-- Brief 1 --
According to the Tom Ibarra biography, what award did Ibarra win in 2017?
-- Brief 2 --
Please pick up the Tom Ibarra biography after its last sentence and carry it on.

-- Document excerpt --

________

Tom Ibarra (born 3 October 1999) is a French jazz guitarist and composer.

== Biography ==

In 2013 and 2014 Ibarra won the 1st prize young talent SACEM. He played alone with his guitar and backing tracks he had composed.

In 2016 he won the Young Hope Action Jazz at the "Springboard Action Jazz" with his band. The same year he was invited on stage at the Saint Emilion Jazz Festival by Marcus Miller.

In 2017 he won the LetterOne Rising Stars Jazz Award.

In 2018 Ibarra shared the stage with Marcus Miller and his band in June at Leopolis Jazz Festival (Ukraine), then in July at Jazzopen in Stuttgart (Germany).

________

-- Extracted records --
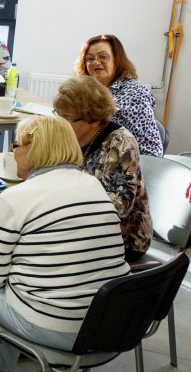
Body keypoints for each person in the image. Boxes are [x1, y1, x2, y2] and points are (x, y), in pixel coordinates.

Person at [0, 115, 130, 372]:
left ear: (35, 148)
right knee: (11, 274)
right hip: (105, 324)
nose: (14, 152)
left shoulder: (15, 198)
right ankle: (2, 368)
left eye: (16, 146)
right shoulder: (94, 185)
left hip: (56, 327)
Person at [53, 76, 152, 261]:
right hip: (79, 225)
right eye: (57, 114)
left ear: (93, 119)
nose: (60, 123)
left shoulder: (121, 143)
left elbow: (119, 206)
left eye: (67, 118)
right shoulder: (70, 136)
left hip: (122, 238)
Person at [74, 34, 163, 156]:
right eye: (90, 58)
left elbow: (98, 125)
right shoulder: (94, 90)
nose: (96, 62)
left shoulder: (135, 91)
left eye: (103, 56)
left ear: (117, 59)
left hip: (138, 162)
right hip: (108, 155)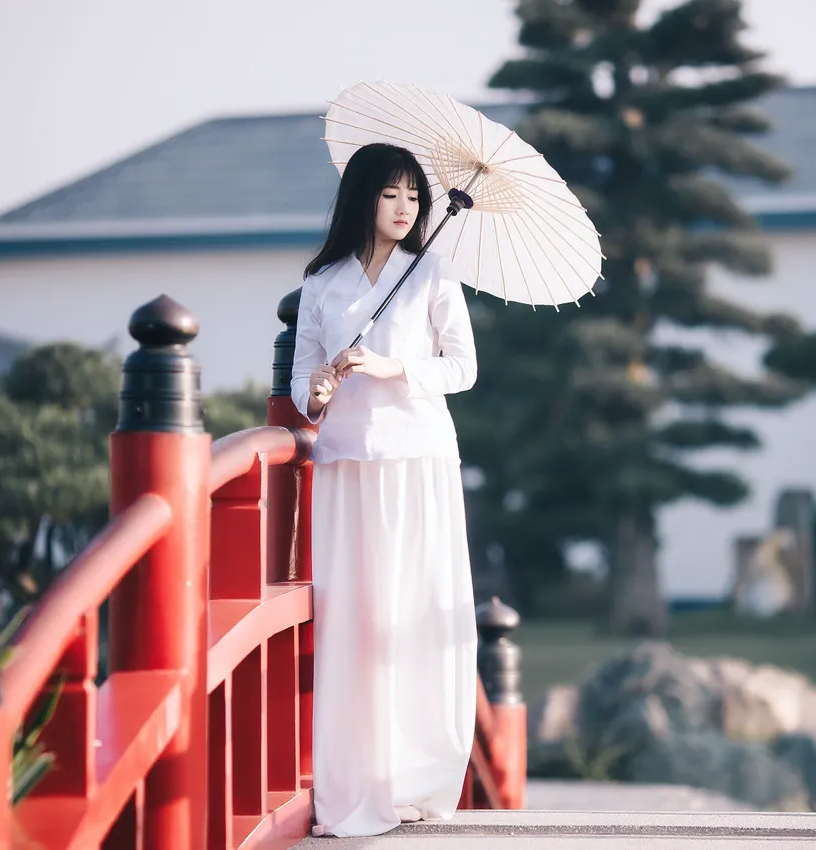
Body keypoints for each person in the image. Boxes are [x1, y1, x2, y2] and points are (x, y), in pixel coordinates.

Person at [290, 142, 478, 838]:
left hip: (417, 461)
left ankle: (416, 777)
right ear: (362, 197)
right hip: (347, 465)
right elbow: (302, 383)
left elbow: (463, 368)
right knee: (354, 620)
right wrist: (315, 391)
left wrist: (392, 365)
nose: (404, 209)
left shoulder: (430, 271)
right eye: (390, 194)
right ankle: (356, 780)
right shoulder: (322, 282)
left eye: (413, 198)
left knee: (415, 612)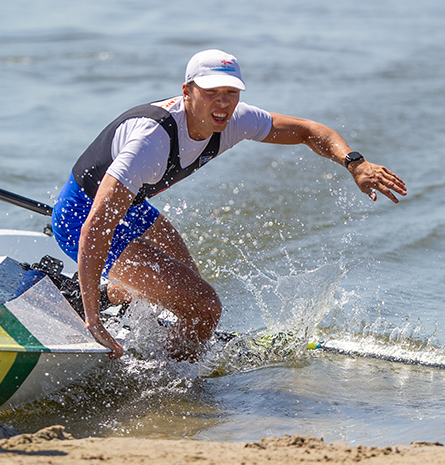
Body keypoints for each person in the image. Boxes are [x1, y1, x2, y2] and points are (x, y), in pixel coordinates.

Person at [52, 49, 407, 362]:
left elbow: (307, 131)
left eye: (230, 93)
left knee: (188, 286)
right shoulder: (150, 140)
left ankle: (120, 301)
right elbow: (95, 225)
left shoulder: (237, 121)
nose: (222, 104)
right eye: (211, 93)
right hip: (81, 216)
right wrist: (91, 321)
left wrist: (355, 163)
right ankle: (159, 377)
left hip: (131, 208)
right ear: (187, 92)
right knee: (204, 308)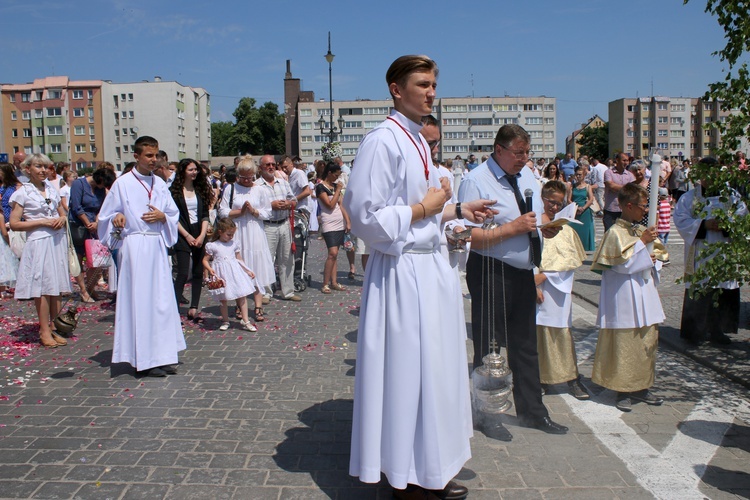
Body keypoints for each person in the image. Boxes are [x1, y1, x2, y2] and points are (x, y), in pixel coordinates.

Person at [344, 54, 495, 500]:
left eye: (433, 84)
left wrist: (456, 210)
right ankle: (403, 475)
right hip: (402, 273)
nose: (431, 92)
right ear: (396, 88)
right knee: (408, 373)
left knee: (437, 372)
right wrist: (425, 209)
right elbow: (365, 218)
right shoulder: (382, 141)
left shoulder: (416, 140)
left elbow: (422, 208)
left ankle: (431, 465)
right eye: (423, 84)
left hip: (430, 270)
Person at [459, 124, 568, 437]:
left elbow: (529, 219)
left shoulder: (527, 176)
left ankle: (533, 412)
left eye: (527, 152)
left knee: (525, 345)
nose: (524, 158)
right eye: (518, 153)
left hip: (523, 271)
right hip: (491, 270)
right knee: (490, 347)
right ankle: (487, 414)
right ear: (500, 150)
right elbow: (466, 236)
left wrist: (542, 228)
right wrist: (512, 229)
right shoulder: (476, 181)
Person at [97, 136, 185, 378]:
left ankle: (163, 355)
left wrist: (163, 218)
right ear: (136, 156)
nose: (153, 160)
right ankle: (143, 359)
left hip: (156, 245)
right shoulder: (122, 184)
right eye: (148, 155)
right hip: (135, 246)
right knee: (141, 302)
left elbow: (172, 213)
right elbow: (106, 216)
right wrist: (117, 217)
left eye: (156, 155)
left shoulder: (159, 183)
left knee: (161, 302)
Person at [590, 183, 666, 412]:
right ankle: (622, 389)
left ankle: (642, 387)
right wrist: (642, 245)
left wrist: (655, 260)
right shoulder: (615, 232)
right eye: (643, 206)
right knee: (625, 342)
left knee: (646, 341)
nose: (645, 210)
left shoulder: (637, 231)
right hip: (623, 296)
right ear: (629, 206)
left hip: (645, 292)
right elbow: (619, 265)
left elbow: (659, 256)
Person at [674, 157, 747, 345]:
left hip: (723, 250)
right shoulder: (689, 198)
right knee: (701, 288)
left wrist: (724, 224)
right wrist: (704, 224)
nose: (708, 177)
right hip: (700, 252)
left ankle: (718, 330)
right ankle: (696, 331)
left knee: (722, 289)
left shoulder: (730, 196)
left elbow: (742, 215)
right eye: (704, 173)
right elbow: (681, 220)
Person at [535, 180, 589, 400]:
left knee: (562, 333)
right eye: (551, 202)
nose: (555, 208)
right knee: (537, 335)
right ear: (542, 200)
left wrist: (544, 277)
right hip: (535, 290)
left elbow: (570, 262)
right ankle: (539, 379)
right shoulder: (534, 225)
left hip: (557, 291)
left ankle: (571, 378)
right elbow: (526, 257)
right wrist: (533, 282)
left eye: (559, 204)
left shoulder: (566, 230)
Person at [9, 153, 70, 348]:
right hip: (39, 242)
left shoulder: (51, 189)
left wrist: (62, 218)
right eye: (38, 167)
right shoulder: (23, 192)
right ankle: (44, 330)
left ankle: (54, 326)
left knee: (56, 287)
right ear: (28, 169)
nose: (43, 170)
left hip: (56, 240)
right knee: (42, 288)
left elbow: (62, 212)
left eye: (45, 167)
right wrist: (42, 222)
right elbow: (14, 223)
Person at [218, 155, 274, 322]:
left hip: (255, 231)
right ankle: (239, 304)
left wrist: (254, 211)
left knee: (255, 267)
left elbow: (267, 212)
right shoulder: (231, 189)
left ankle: (258, 306)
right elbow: (222, 211)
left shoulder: (260, 190)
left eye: (250, 177)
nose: (247, 181)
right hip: (237, 231)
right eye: (243, 177)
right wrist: (240, 212)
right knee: (238, 268)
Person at [170, 158, 212, 323]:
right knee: (182, 272)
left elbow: (205, 214)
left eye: (196, 169)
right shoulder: (174, 192)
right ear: (183, 172)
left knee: (197, 271)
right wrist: (187, 235)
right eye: (190, 170)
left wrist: (202, 235)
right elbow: (172, 217)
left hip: (199, 231)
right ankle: (174, 309)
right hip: (182, 233)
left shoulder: (200, 190)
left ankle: (194, 306)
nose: (194, 172)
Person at [255, 154, 301, 302]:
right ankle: (266, 292)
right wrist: (271, 206)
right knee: (267, 259)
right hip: (268, 225)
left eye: (273, 164)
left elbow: (293, 199)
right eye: (267, 165)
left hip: (284, 222)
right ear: (261, 167)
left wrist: (289, 204)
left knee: (287, 258)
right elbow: (254, 207)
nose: (270, 167)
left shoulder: (283, 182)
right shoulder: (256, 185)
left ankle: (288, 291)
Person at [68, 168, 117, 302]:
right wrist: (88, 223)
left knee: (95, 259)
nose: (102, 187)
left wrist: (96, 222)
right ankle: (83, 290)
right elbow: (76, 207)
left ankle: (90, 287)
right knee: (79, 258)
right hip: (78, 225)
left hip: (93, 226)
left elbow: (101, 207)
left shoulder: (100, 190)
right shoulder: (79, 184)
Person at [202, 218, 258, 332]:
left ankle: (246, 320)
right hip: (221, 274)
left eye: (232, 234)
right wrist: (209, 269)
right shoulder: (213, 245)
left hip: (235, 272)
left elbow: (239, 258)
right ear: (220, 232)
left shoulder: (233, 244)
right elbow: (205, 260)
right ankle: (225, 320)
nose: (231, 237)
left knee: (242, 295)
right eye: (228, 234)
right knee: (223, 298)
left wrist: (247, 270)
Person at [316, 162, 350, 293]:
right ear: (329, 173)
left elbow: (341, 205)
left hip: (339, 222)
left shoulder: (336, 186)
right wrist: (337, 191)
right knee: (332, 253)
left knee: (336, 254)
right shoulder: (320, 187)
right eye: (336, 175)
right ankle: (325, 283)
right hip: (328, 222)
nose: (337, 178)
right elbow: (330, 204)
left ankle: (334, 282)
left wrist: (347, 221)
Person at [602, 152, 636, 231]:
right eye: (624, 160)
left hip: (625, 210)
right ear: (617, 160)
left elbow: (633, 189)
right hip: (611, 209)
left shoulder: (630, 175)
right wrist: (627, 188)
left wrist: (618, 187)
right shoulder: (608, 172)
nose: (626, 163)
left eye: (627, 161)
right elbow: (610, 186)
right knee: (609, 234)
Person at [569, 166, 595, 251]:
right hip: (574, 210)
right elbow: (568, 199)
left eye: (580, 175)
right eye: (576, 175)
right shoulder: (572, 186)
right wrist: (575, 207)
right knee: (574, 229)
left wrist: (583, 208)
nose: (578, 176)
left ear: (584, 175)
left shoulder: (588, 186)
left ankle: (585, 247)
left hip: (585, 210)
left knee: (585, 230)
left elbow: (591, 199)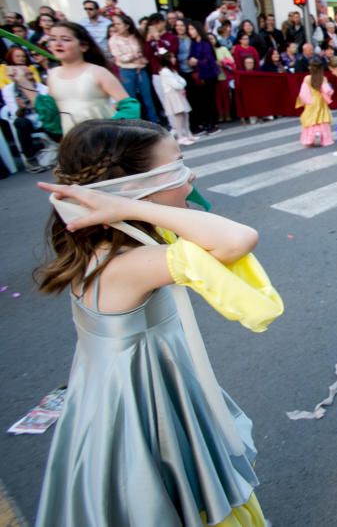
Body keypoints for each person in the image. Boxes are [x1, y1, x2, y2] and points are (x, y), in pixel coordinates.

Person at [33, 119, 283, 526]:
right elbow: (237, 239)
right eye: (178, 168)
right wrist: (132, 205)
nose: (191, 176)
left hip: (127, 394)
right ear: (133, 189)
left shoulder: (123, 247)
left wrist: (132, 206)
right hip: (144, 408)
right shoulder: (123, 264)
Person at [45, 22, 132, 135]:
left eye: (66, 39)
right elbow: (53, 112)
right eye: (53, 39)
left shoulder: (97, 72)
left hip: (104, 138)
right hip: (72, 140)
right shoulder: (52, 75)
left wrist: (116, 128)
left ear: (83, 46)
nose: (58, 43)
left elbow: (128, 105)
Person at [0, 47, 52, 172]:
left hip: (44, 117)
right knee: (21, 122)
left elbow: (47, 108)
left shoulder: (41, 88)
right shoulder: (9, 90)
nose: (28, 77)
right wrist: (21, 108)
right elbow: (15, 114)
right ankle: (31, 159)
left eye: (30, 74)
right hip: (26, 119)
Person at [184, 21, 221, 136]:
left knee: (210, 99)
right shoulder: (194, 43)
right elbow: (190, 56)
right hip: (199, 75)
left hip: (209, 74)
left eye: (192, 29)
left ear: (197, 30)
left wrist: (197, 62)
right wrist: (190, 61)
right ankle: (206, 122)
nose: (190, 32)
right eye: (189, 30)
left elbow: (209, 59)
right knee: (202, 100)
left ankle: (213, 123)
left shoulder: (205, 43)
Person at [156, 52, 195, 146]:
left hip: (178, 94)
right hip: (173, 95)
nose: (174, 59)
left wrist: (181, 84)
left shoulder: (172, 70)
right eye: (171, 58)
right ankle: (180, 137)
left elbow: (182, 80)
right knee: (179, 116)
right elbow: (176, 84)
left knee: (185, 114)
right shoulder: (165, 71)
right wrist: (181, 85)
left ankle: (188, 134)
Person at [296, 56, 334, 148]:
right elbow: (327, 91)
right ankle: (324, 138)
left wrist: (305, 101)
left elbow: (303, 93)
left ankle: (310, 138)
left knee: (311, 120)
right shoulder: (323, 78)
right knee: (322, 119)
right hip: (320, 101)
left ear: (310, 67)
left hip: (311, 101)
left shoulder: (307, 78)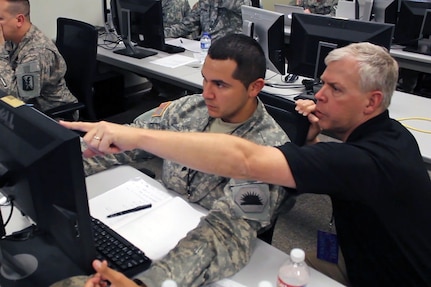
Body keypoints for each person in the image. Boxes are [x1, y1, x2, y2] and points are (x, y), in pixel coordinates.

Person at [61, 42, 431, 286]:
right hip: (358, 257)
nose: (317, 95)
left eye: (335, 89)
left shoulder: (364, 160)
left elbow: (244, 162)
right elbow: (113, 147)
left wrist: (151, 283)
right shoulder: (385, 136)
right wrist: (55, 169)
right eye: (322, 84)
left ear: (372, 103)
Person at [53, 33, 291, 287]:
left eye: (220, 85)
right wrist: (55, 166)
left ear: (255, 87)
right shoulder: (190, 108)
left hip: (200, 257)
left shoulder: (271, 152)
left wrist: (149, 283)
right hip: (154, 222)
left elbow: (227, 233)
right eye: (205, 79)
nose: (207, 93)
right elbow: (126, 141)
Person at [0, 0, 78, 116]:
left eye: (0, 18)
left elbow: (17, 99)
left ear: (19, 20)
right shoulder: (12, 39)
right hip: (27, 113)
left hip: (53, 119)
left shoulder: (38, 52)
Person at [164, 0, 251, 41]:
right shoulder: (204, 2)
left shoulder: (240, 2)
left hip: (229, 52)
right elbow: (187, 25)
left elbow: (245, 8)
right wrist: (160, 33)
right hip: (203, 50)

________

-- Exercise output 1 --
The LetterOne Rising Stars Jazz Award.

-- Exercise output 2 --
He has also composed pieces of music that he proposed to great international musicians, such as Gergő Borlai, Federico Malaman, Igor Falecki or Etibar Asadli.

== Honors ==
- 2016: Jeune Espoir Action Jazz lors at "Tremplin Action Jazz"
- 2017: LetterOne Rising Stars Jazz Award

== Discography ==
- 2015: 15 (Tom Ibarra)
- 2018: Sparkling (Tom Ibarra) with Michael League as guest on Sparkling, and Stéphane Guillaume as guest on Aurore.